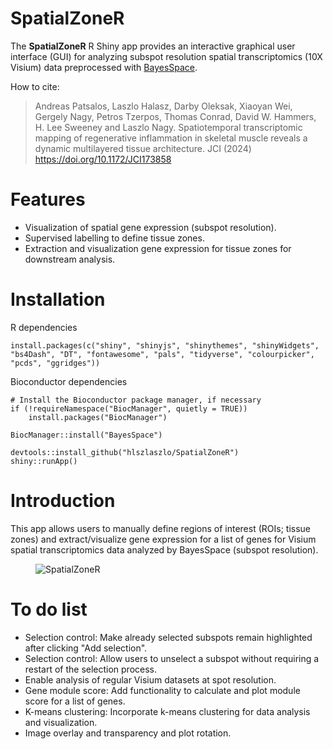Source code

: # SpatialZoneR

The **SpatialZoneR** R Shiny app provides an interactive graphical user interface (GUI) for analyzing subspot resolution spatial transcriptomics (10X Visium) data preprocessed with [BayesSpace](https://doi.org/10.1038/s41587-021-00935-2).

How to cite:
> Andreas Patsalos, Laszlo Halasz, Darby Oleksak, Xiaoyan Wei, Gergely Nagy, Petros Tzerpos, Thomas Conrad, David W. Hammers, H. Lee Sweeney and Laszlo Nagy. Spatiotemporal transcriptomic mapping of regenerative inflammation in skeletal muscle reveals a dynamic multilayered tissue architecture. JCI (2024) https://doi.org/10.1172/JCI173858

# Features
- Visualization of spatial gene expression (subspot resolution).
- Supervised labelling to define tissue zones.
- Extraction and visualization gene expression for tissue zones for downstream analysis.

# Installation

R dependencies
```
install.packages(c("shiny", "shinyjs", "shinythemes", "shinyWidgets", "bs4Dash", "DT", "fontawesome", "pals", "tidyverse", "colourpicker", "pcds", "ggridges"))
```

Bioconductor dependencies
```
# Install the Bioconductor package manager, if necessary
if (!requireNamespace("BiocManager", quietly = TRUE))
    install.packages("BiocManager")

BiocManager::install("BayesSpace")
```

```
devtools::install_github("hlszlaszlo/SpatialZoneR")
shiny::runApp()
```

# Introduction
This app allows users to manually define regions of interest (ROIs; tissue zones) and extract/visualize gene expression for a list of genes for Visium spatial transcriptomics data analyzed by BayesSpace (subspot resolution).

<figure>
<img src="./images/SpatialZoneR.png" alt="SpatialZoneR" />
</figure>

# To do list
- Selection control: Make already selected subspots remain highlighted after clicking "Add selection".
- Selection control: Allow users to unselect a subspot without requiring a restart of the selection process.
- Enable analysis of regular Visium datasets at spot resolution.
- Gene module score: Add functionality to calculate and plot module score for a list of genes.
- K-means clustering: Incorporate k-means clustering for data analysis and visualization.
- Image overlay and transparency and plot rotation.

--------------------------------------------------

PROBLEM TO WORK ON -> Repeat every line of the data exactly, but do not include pictures.

WRITTEN SOLUTION ->
Source code

: # SpatialZoneR

The **SpatialZoneR** R Shiny app provides an interactive graphical user interface (GUI) for analyzing subspot resolution spatial transcriptomics (10X Visium) data preprocessed with [BayesSpace](https://doi.org/10.1038/s41587-021-00935-2).

How to cite:
> Andreas Patsalos, Laszlo Halasz, Darby Oleksak, Xiaoyan Wei, Gergely Nagy, Petros Tzerpos, Thomas Conrad, David W. Hammers, H. Lee Sweeney and Laszlo Nagy. Spatiotemporal transcriptomic mapping of regenerative inflammation in skeletal muscle reveals a dynamic multilayered tissue architecture. JCI (2024) https://doi.org/10.1172/JCI173858

# Features
- Visualization of spatial gene expression (subspot resolution).
- Supervised labelling to define tissue zones.
- Extraction and visualization gene expression for tissue zones for downstream analysis.

# Installation

R dependencies
```
install.packages(c("shiny", "shinyjs", "shinythemes", "shinyWidgets", "bs4Dash", "DT", "fontawesome", "pals", "tidyverse", "colourpicker", "pcds", "ggridges"))
```

Bioconductor dependencies
```
# Install the Bioconductor package manager, if necessary
if (!requireNamespace("BiocManager", quietly = TRUE))
    install.packages("BiocManager")

BiocManager::install("BayesSpace")
```

```
devtools::install_github("hlszlaszlo/SpatialZoneR")
shiny::runApp()
```

# Introduction
This app allows users to manually define regions of interest (ROIs; tissue zones) and extract/visualize gene expression for a list of genes for Visium spatial transcriptomics data analyzed by BayesSpace (subspot resolution).

<figure>
<img src="./images/SpatialZoneR.png" alt="SpatialZoneR" />
</figure>

# To do list
- Selection control: Make already selected subspots remain highlighted after clicking "Add selection".
- Selection control: Allow users to unselect a subspot without requiring a restart of the selection process.
- Enable analysis of regular Visium datasets at spot resolution.
- Gene module score: Add functionality to calculate and plot module score for a list of genes.
- K-means clustering: Incorporate k-means clustering for data analysis and visualization.
- Image overlay and transparency and plot rotation.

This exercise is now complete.